You can’t think of the original Doom without it conjuring up images of Brutal Doom or some of the excellent maps created by modders.
Mods are not only at the core of Doom, but they’re part of the heritage of its developer, id Software. Even studio director Tim Willits made his start in the industry making maps for Doom.
Unfortunately, because of decisions made in the past few years at the studio, it looks like the next game, Doom Eternal, won’t be breaking in any new industry talent off the back of mods.
“No guarantees [on mods], certainly for Eternal,” executive producer Mart Stratton tells me during QuakeCon. “As a studio, we made some decisions technically many, many years ago, even going back as far as Doom 3, and certainly through the course of Rage’s technical development, that moved us away from being able to give people the ability to do mods.

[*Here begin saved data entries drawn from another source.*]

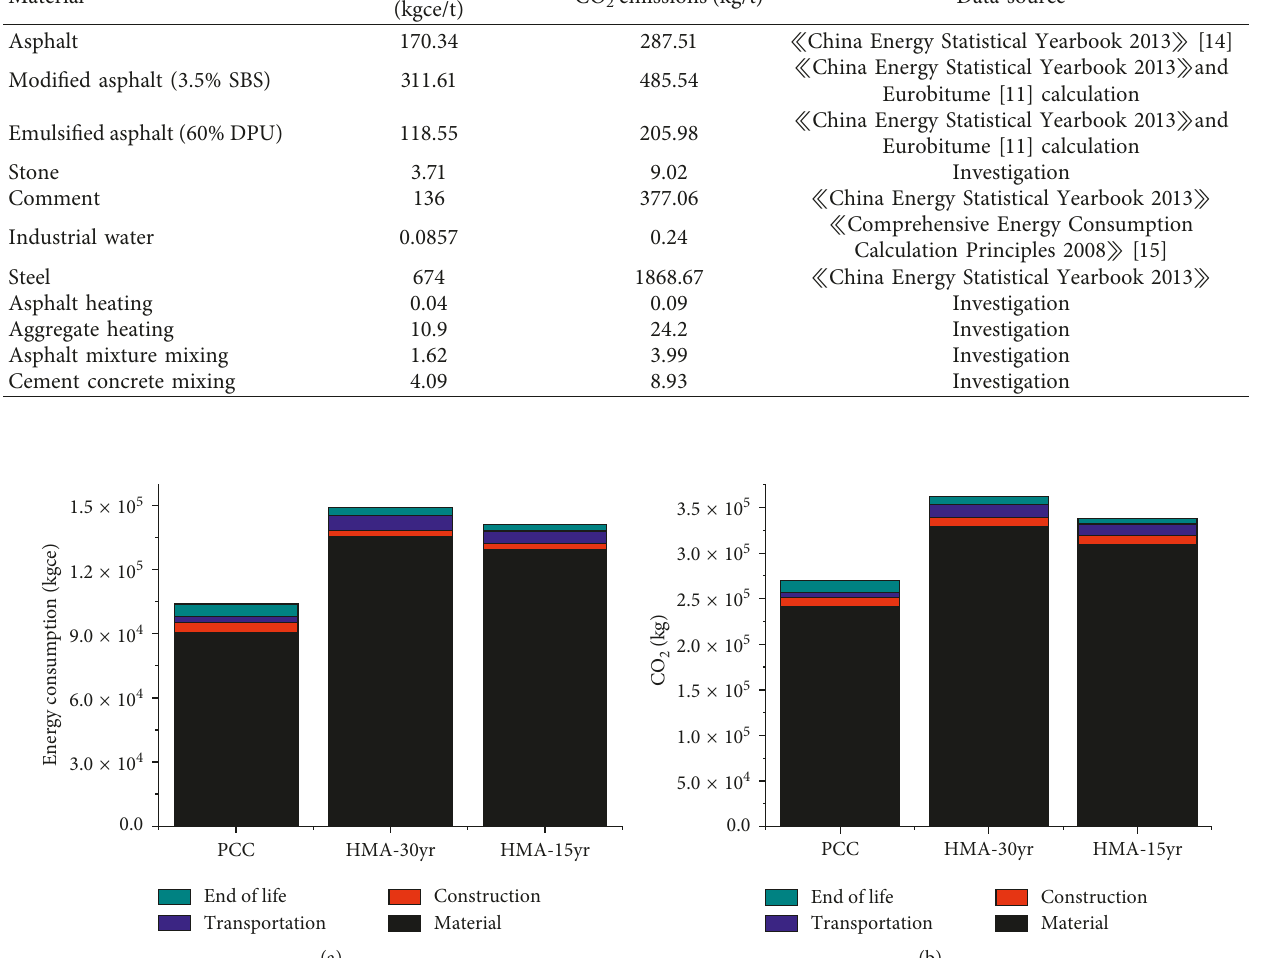
2 emission of the three pavement structures.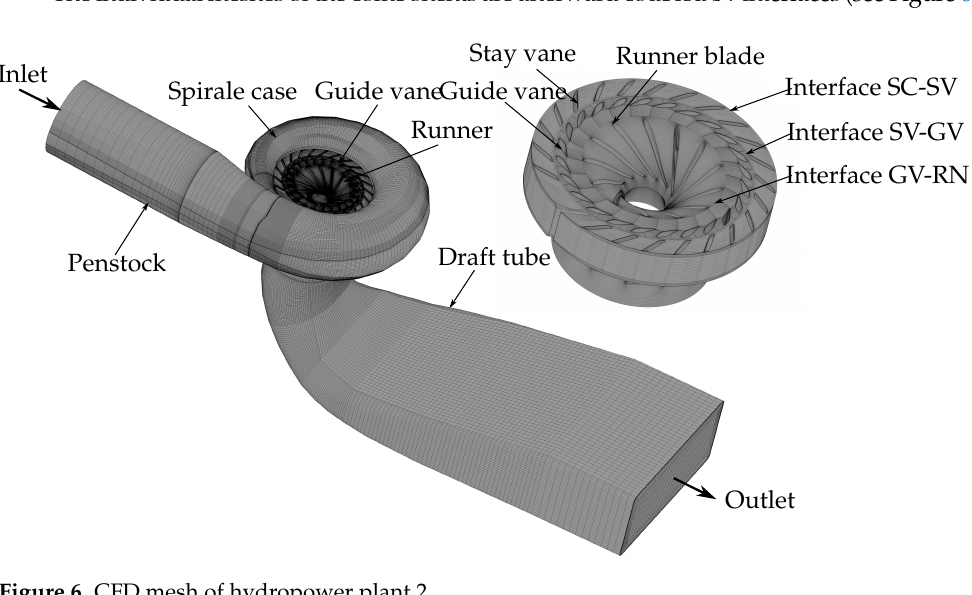
Figure 6. CFD mesh of hydropower plant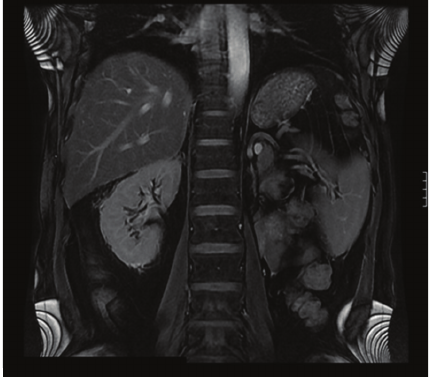
Figure 3: Postoperative magnetic resonance imaging (MRI) of the patient (6 months of follow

“Over the last few years and with the evolution of id Tech 6 and id Tech 7, we tried to swing that back to making the tech decisions that do allow for that – I don’t have anything to announce or to say, or anything like that, but it’s a personal and studio initiative to get back to where we can do that.”
In the long term, id is making moves to allow for future games to support mods, but it looks like that won’t happen with Doom Eternal.
SnapMap, the level editor introduced in Doom 2016, won’t be replacing mods this time, either. The developer says this is due to focusing efforts elsewhere.
“What I heard most of following Doom’s launch wasn’t, ‘Dammit, give me mods’, it was, “Dammit, give me more campaign content’. Priority one is meeting those demands,” Stratton says.
“In 2016 we had SnapMap, and we decided to put that aside for now and re-focus those efforts around the invasion stuff that we talked about – that’s one of the ways we’re approaching the social side of Doom. We’re also building a PvP that we’ll talk about a lot down the road because we’re really excited about invasions and PvP.
“They’re both very Doom experiences and we’re developing them internally, which is where a lot of those resources go, we’re making sure they’re done right. And we’re also looking at post-launch content that we make. Everything we make is very hand-crafted and I think that’s one of the things people like about those experiences, the level of polish that we put on them, and that was the itch that didn’t get scratched with SnapMap.”